Listen: Denver is not a mecca of great restaurants in the United States. But we get by. We are positively Paris-effing-France when compared to most of these places.
First, before we even arrived, I was pouring over Yelp on my iPhone looking for a sports bar within walking distance of our hotel (the Nuggets game, which I don't care to discuss). Then I found the Thirsty Turtle. 'Thirsty' implies booze - how could we lose? We went in, and immediately got the feeling that this was maybe not the place for a couple of out-of-towners. We got into an unfriendly conversation about the Red Wings with some unfriendly locals, and were saddened by the desperation you can only smell on those late 20-somethings stuck in Victor, with no prospects to get out. "It's good to get some local flavor," my cameraman would later tell me.
As for the food, don't bother. As an ode to knowing I probably wasn't going to make it to Schaller's, I had a bacon cheeseburger that tasted like it was from a seriously dirty grill, and we split 10 hot wings that were not great, but at least were meaty.
The culinary abominations continued the next day. After a 3 1/2 hour drive to Walton, NY and a 2 hour shoot, we decided to stop at Papa's Diner. My cameraman, originally from Wayne, NJ, said he misses diners like this now that he lives in Colorado. I had the Walton Melt, which was chicken and peppers with some sort of (American? Swiss? I couldn't tell, which is a bad sign) cheese. There was also a lot of Elvis crap on the walls, which should have caused us to turn tail and run the second we walked in, but I'm an idiot and convinced us to "stay and try a little local flavor." Take that, cameraman.
That night, with no car and no energy, we walked the 1/2 mile to Chili's by the hotel, where we proceeded to eat basically none of our food (I picked at my disgusting Fajita Quesdillas) but drink a little bit (okay, a lot) too much.
Did I mention that was my birthday? Yep.
Finally, Friday we had another long drive to Angelica, NY (1 1/2 hours), where we built up an appetite shooting a landfill gas to electricity plant (yes, thank you for asking. The smell was incredibly appetizing). The food of central NY was almost vindicated when we stopped in Geneseo, NY for a burger at a bar called The Statesmen. Despite having one of those moments where you walk in and everyone stares at you for about 10 minutes. ("Not me," I plead with my eyes. "The cameraman looks like he'd be a lot better lay than me.") I had another bacon cheeseburger, which was actually very good. I maintain: you find the best cheeseburgers in America in dive bars.

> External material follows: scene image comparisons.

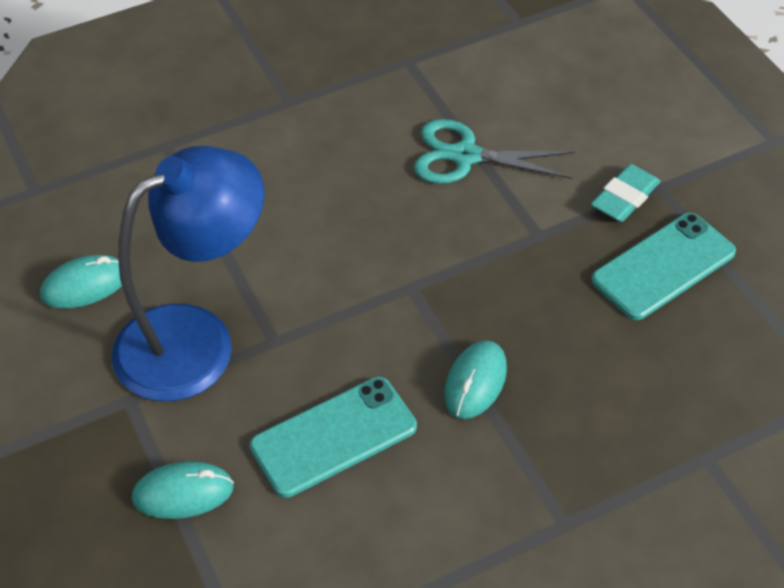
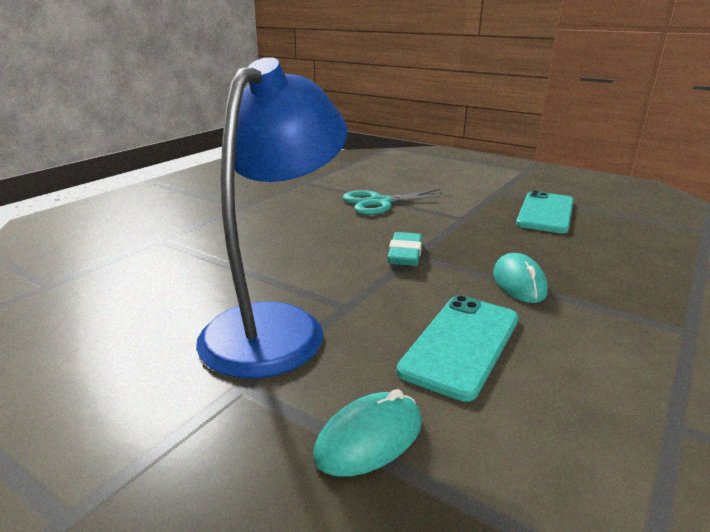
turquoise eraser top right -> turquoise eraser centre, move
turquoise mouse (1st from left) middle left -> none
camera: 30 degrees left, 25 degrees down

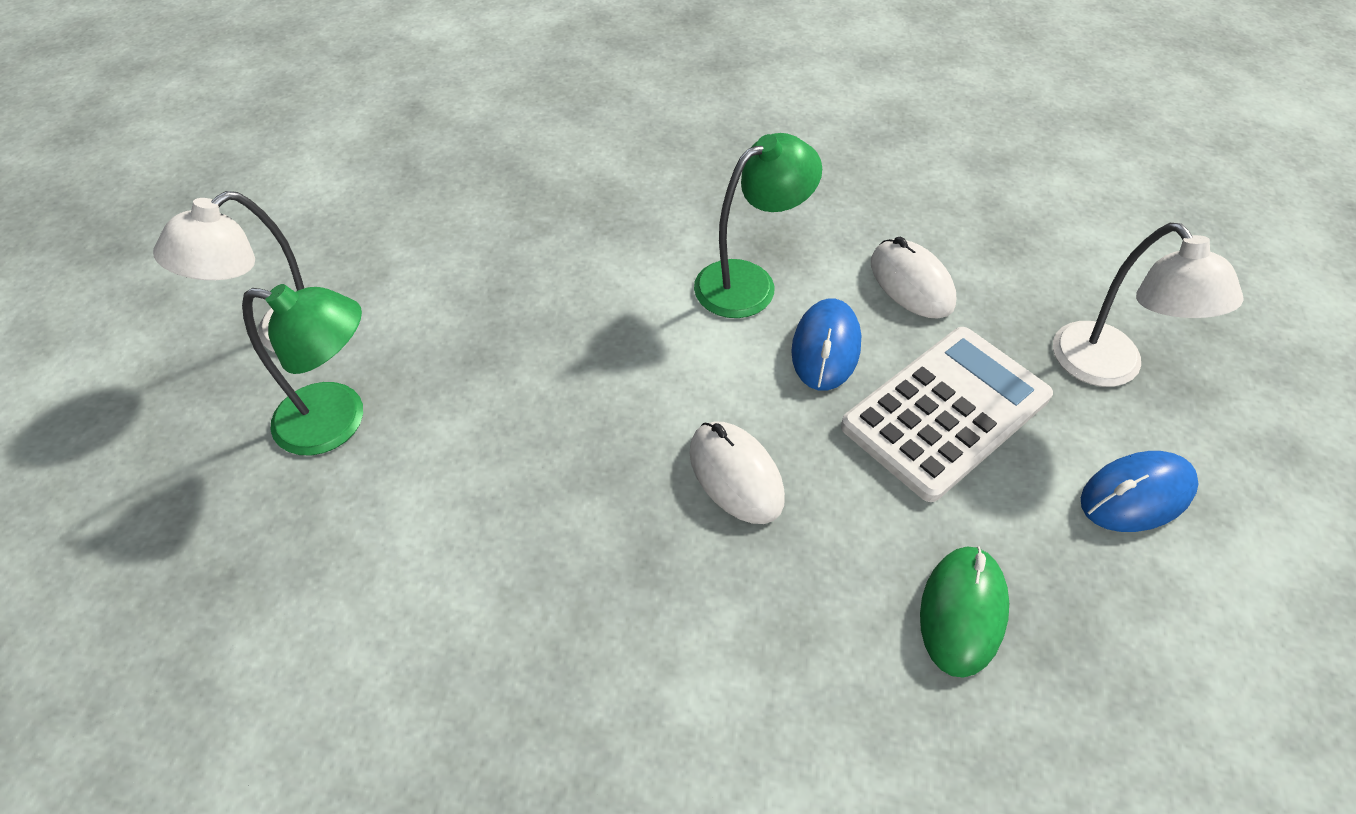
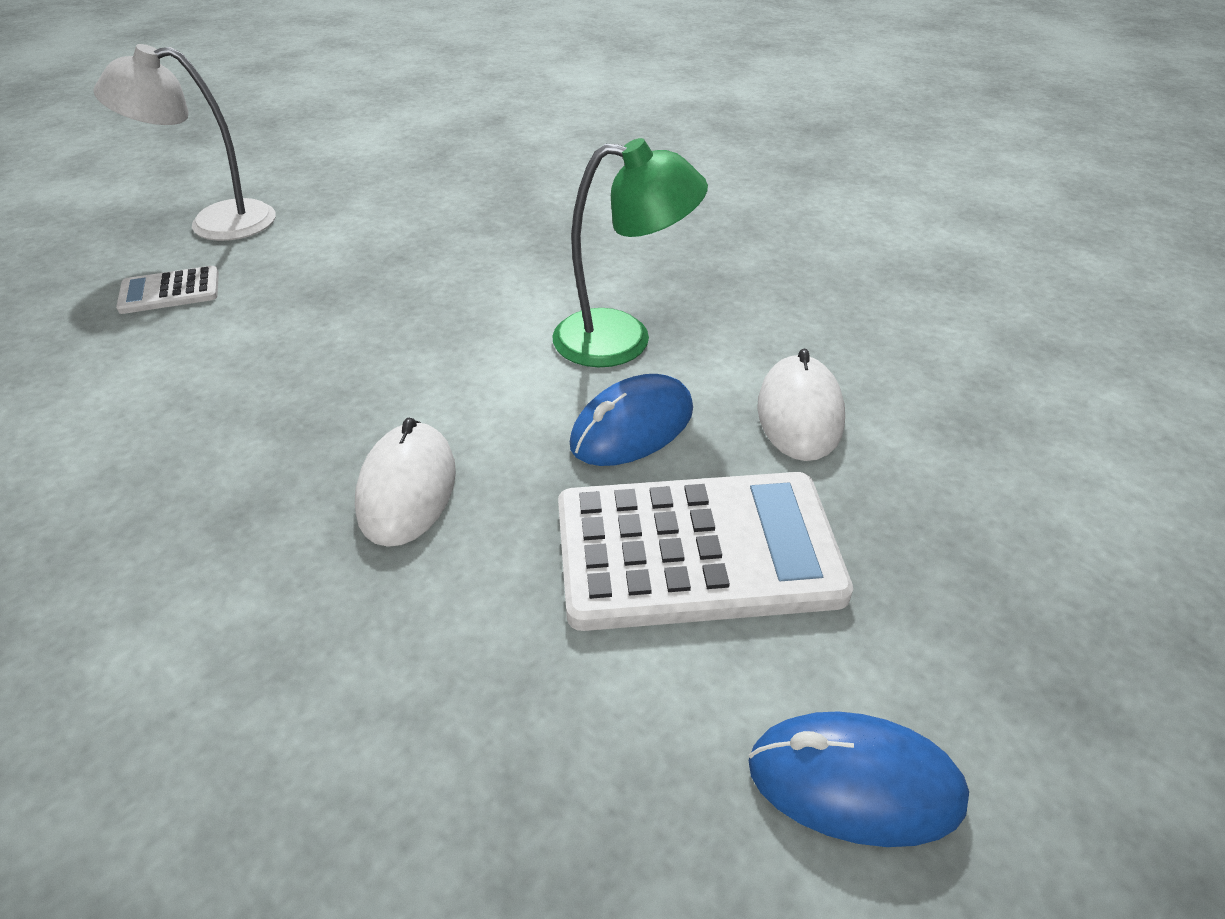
green lamp (1st from left) middle left -> white calculator (1st from left) top left
green mouse bottom right -> none
white lamp (2nd from left) middle right -> none
camera: 35 degrees right, 10 degrees down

Which brings me to the title of this blog: The garbage plate. Our gracious host told us about a place in Rochester called Nick Tahou Hots that serves what is called a "Garbage Plate", basically a big plate of hamburgers, hot dogs, macaroni, and the like. Why it's called a garbage plate, you got me, but it doesn't sound very good. I guess a lot of restaurants around Rochester have something like it nowadays.
All that talk about what exactly goes into garbage plates was a fitting end to an underwhelming food trip in Rochester. Guess they slipped me the garbage plate the whole time I was there.